– Знаешь, Загада, со мной и раньше так было!.. Прилепишься к жизни как к этакому влажному, вязкому телу и сосёшь какие-то соки, терпкие и приятные… А потом оттолкнёшься от влажного тела насыщенным и ходишь точно в хмелю… Потом проспишься, встанешь с похмелья, а голова тяжёлая, и в сердце тревога… Все дни у меня строились по одному плану: с утра до вечера туман всё больше и больше густеет, подхватывает тебя и несёт, несёт… Два часа ночи – не спишь… три – не спишь, и всё хочется ещё и ещё жить. Сутки казались короткими! А по утру, на другой день, подведёшь итоги прошлому дню и думаешь: «Ну его к чёрту, это опьянение, надо же быть и трезвым»… А к вечеру то же…
– Нервы поистрепались, – только и нашёлся сказать Загада, в сущности переживавший то же самое.
– Да-а, а в конце концов, всё это – слякоть! Помойная яма вся эта жизнь!..
Он задумался, усмехнулся, посмотрел в глаза Загады, ещё раз усмехнулся с кривой гримасой на губах и сказал:
– И вся ваша бывшая революция – слякоть!..
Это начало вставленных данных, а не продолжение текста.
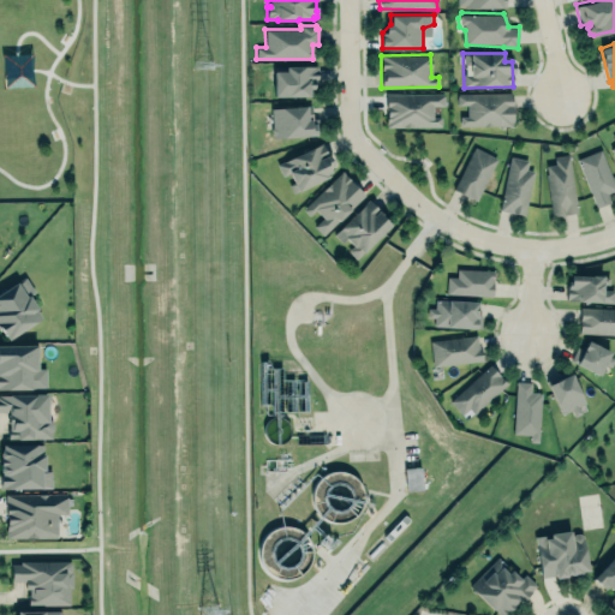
[(316,66),(285,66),(285,71),(273,71),(273,97),(309,97),(309,89),(314,89),(314,83),(317,83),(316,66)]
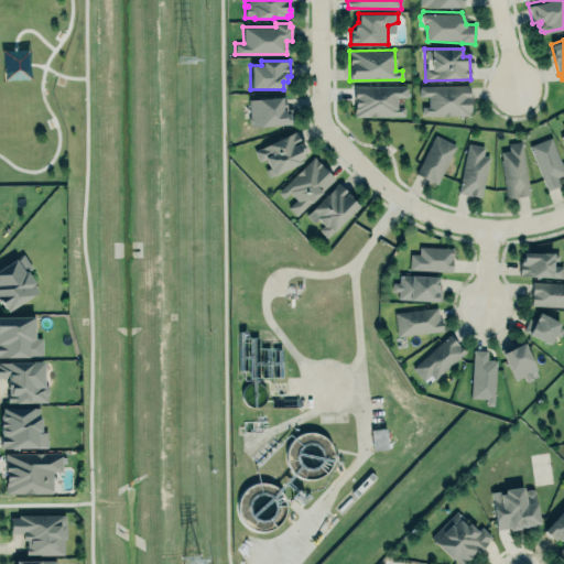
[(469,84),(470,115),(422,116),(422,107),(429,107),(429,96),(420,96),(419,85),(469,84)]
Загада хмурил брови и кусал ногти.
За последнее время Травин часто с каким-то непонятным цинизмом говорил о революции и называл её – «ваша революция»… А ещё недавно он говорил «наша революция». И тогда Загада понимал его, потому что у них с Травиным было нечто общее. А теперь они оба отошли от этого общего. Загада ушёл на путь какого-то тяжёлого раздумья и не знал, как оформить себя и приспособить к новой жизни… Именно – оформить, как говорил Загада сам себе… Прежний облик жизни точно стёрся или потускнел, а жить без облика нельзя…
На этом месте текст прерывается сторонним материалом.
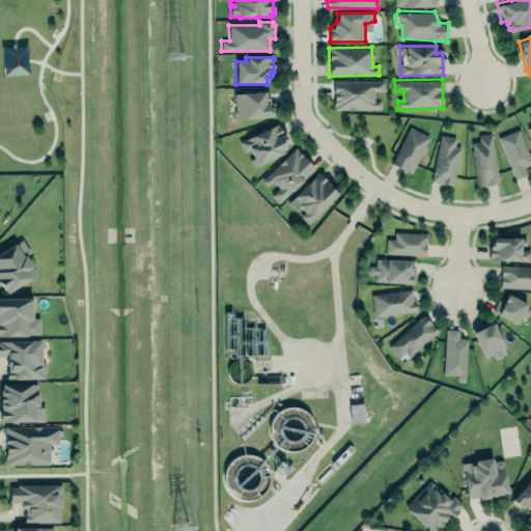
[(333,81),(333,110),(380,109),(380,101),(373,101),(373,91),(383,91),(383,80),(333,81)]
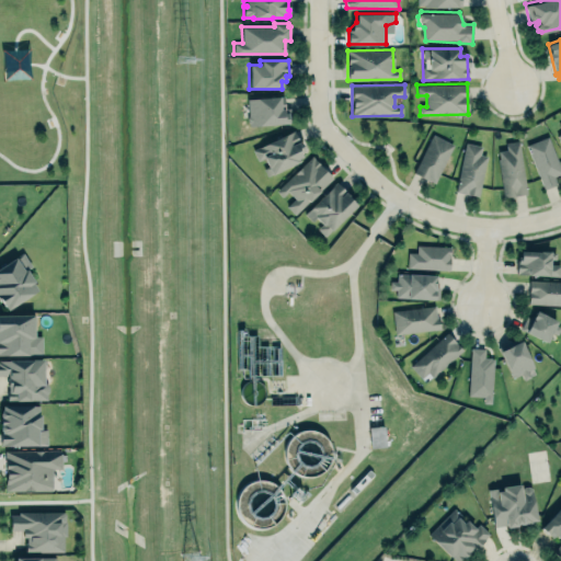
[(247,100),(249,116),(247,117),(247,122),(249,123),(249,126),(287,123),(287,114),(284,114),(283,96),(247,100)]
«Если нет в душе содержания, то надо хотя бы формулу-то сохранить, – думал Загада. – Может быть, надо и формулу изменить и приспособить к новой жизни… Но надо что-нибудь сделать – иначе нельзя!»
Для Травина не стало содержания жизни, и он точно не думал о её форме. Сбили его с ног, выдавили из него содержание, и он как бабочка, раздавленная на садовой дорожке чьей-то тяжёлой ногой. Форма разрушена, в сознании ещё бродит что-то, а ему даже не больно, а только смешно и над собою и над этой грубой ногой, которая его раздавила.
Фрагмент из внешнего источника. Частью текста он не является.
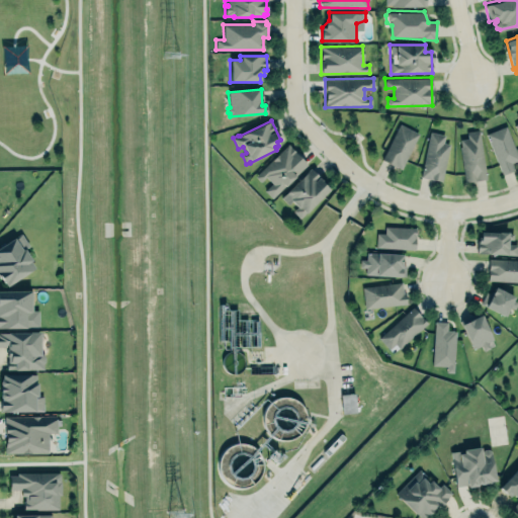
[(418,133),(398,123),(381,161),(402,169),(418,133)]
«Теперь для него нет ничего связующего с жизнью, – думал о Травине Загада, – он – труп»…
Иногда ему хотелось возражать товарищу, и в нём вспыхивало острое желание сказать ему прямо в глаза это слово: «Труп!.. Труп!» Но его сдерживала жалость, и хотелось пощадить больного товарища. Можно не щадить себя в когтях новых, тягостных переживаний, но щадить Травина была его потребность.